Qual a relação da festa que hoje os católicos celebram com a lua? O que há entre o Corpo de Cristo e o astro que preside a noite, para usar terminologia do primeiro livro da Bíblia, o Gênesis. A história começa assim:
Em 1208, uma jovem freira belga chamada Juliana de Cornillon teve uma visão. Surgiu diante dela algo semelhante a uma imensa e brilhante lua cheia e que possuía em seu meio uma cisão, uma linha escura de alto a baixo. Muito fervorosa, porém com o temor do maligno que permeava o imaginário medieval, a jovem ficou apreensiva pensando que a visão fosse obra do demônio querendo infundir-lhe temores. Rezou, então, fervorosamente, pedindo que se a visão fosse divina, Deus lhe esclarecesse o seu significado. Dois anos depois, em 1210, Irmã Juliana escutou uma voz que lhe explicou: “A lua representa a minha Igreja e suas festas, e a incisão escura significa a falta de uma, cuja instituição eu desejo para despertar a fé de todos os povos e para o bem espiritual dos cristãos. Quero uma festa especial em honra ao Santíssimo Sacramento do meu Corpo e do meu Sangue, a Santa Eucaristia”.

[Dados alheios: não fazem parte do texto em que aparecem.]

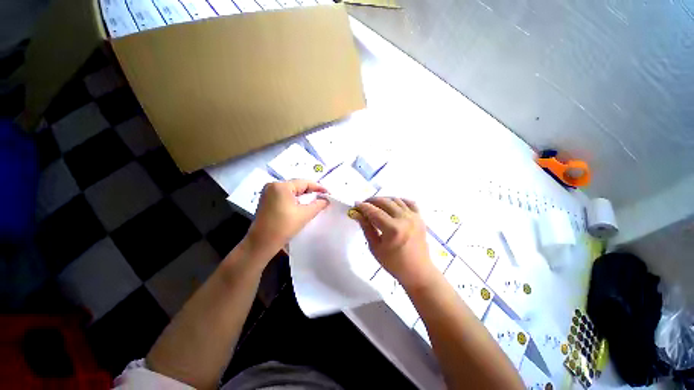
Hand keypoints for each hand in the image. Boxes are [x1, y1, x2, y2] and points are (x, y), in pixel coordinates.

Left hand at [246, 179, 327, 257]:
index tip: (329, 193)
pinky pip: (284, 195)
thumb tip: (326, 200)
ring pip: (291, 191)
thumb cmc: (284, 227)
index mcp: (282, 186)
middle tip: (323, 197)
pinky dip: (294, 199)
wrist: (262, 243)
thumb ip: (318, 205)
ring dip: (303, 195)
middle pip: (297, 185)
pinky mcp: (266, 200)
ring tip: (315, 200)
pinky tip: (301, 204)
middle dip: (311, 191)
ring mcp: (268, 192)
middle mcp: (273, 185)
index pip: (304, 183)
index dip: (318, 187)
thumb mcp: (304, 215)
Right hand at [355, 197, 435, 289]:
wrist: (418, 271)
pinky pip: (409, 202)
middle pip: (384, 202)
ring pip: (395, 200)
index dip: (363, 206)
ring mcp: (414, 216)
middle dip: (371, 201)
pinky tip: (393, 205)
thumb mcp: (375, 247)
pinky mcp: (420, 217)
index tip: (355, 204)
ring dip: (384, 200)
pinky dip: (399, 201)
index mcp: (393, 229)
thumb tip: (356, 214)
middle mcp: (404, 219)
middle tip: (364, 205)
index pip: (374, 211)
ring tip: (376, 206)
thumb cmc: (393, 263)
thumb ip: (366, 228)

Começava a nascer a festa que, em latim, chamamos de Corpus Christi. Só em 1230, Juliana teve coragem de contar a um padre a sua visão. Após sofrer acusações de ter inventado a história, Juliana repetiu-a inúmeras vezes e foi submetida a vários interrogatórios por padres e bispos receosos e sem muita fé. O primeiro padre que ouviu os relatos, no entanto, sempre lhe deu crédito: era o Cônego Jacques de Pantaleón de Troyes, do cabido da Catedral de Liège. A Providência Divina agiu. E quando Jacques de Pantaleón de Troyes, inteligente e piedoso dominicano, que tinha conhecimento detalhado das visões, tendo conversado, segundo alguns relatos, mais de 100 vezes com Juliana, tornou-se o Papa Urbano IV, foi instituída por ele a solenidade do Corpo e Sangue de Cristo para toda a Igreja, no ano de 1264.

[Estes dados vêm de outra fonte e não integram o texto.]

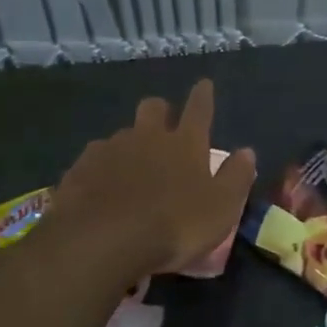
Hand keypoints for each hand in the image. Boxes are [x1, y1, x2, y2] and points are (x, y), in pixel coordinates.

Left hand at [48, 79, 256, 276]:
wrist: (101, 242)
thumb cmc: (173, 226)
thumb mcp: (220, 208)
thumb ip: (235, 178)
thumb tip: (247, 152)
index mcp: (186, 144)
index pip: (199, 109)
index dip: (203, 95)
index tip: (204, 84)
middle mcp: (147, 137)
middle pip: (154, 107)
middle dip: (161, 111)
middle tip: (164, 125)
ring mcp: (110, 150)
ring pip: (122, 133)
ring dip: (130, 144)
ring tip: (130, 168)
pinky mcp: (80, 169)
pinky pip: (94, 159)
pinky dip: (102, 168)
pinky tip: (100, 187)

E o que é, afinal, o Corpo de Cristo? Na última ceia, quinta-feira santa, Cristo antecipou os mistérios que nos dias sucessivos iria viver. A sua entrega de Amor no alto da Cruz e a sua Ressurreição no Domingo de Páscoa, ele antecipou-as no sinal do pão partido que é seu Corpo dado pela salvação da humanidade. O Corpo e Sangue de Cristo é o Cristo inteiro que se oferece por amor a nós para a remissão dos nossos pecados, abrindo para nós as Portas do Céu. A Igreja sai hoje pelas ruas do mundo inteiro, em solene procissão, com o Corpo de Cristo, celebrando o Amor de Deus que se faz alimento para uma humanidade faminta do Transcendente. E a lua, o que mais se pode dizer dela nesta história? Além de uma referência à Igreja, como o próprio Cristo explica à freira Juliana, pode-se ver neste símbolo a própria hóstia (vítima, em grego), alva, redonda, o pão ázimo que se torna na celebração da Ceia do Senhor, o Corpo de Cristo, e a linha escura que, de alto a baixo, perpassava-a, o sinal da partilha, da doação, do amor que vai até as últimas consequências.
Padre João Dias Rezende Filho
Texto publicado em 12 de agosto de 2012, pelo então seminarista João Dias
Texto publicado no dia 07 de junho de 2012, na coluna Opinião do Jornal “O Estado do Maranhão” pelo então seminarista João Dias Rezende Filho.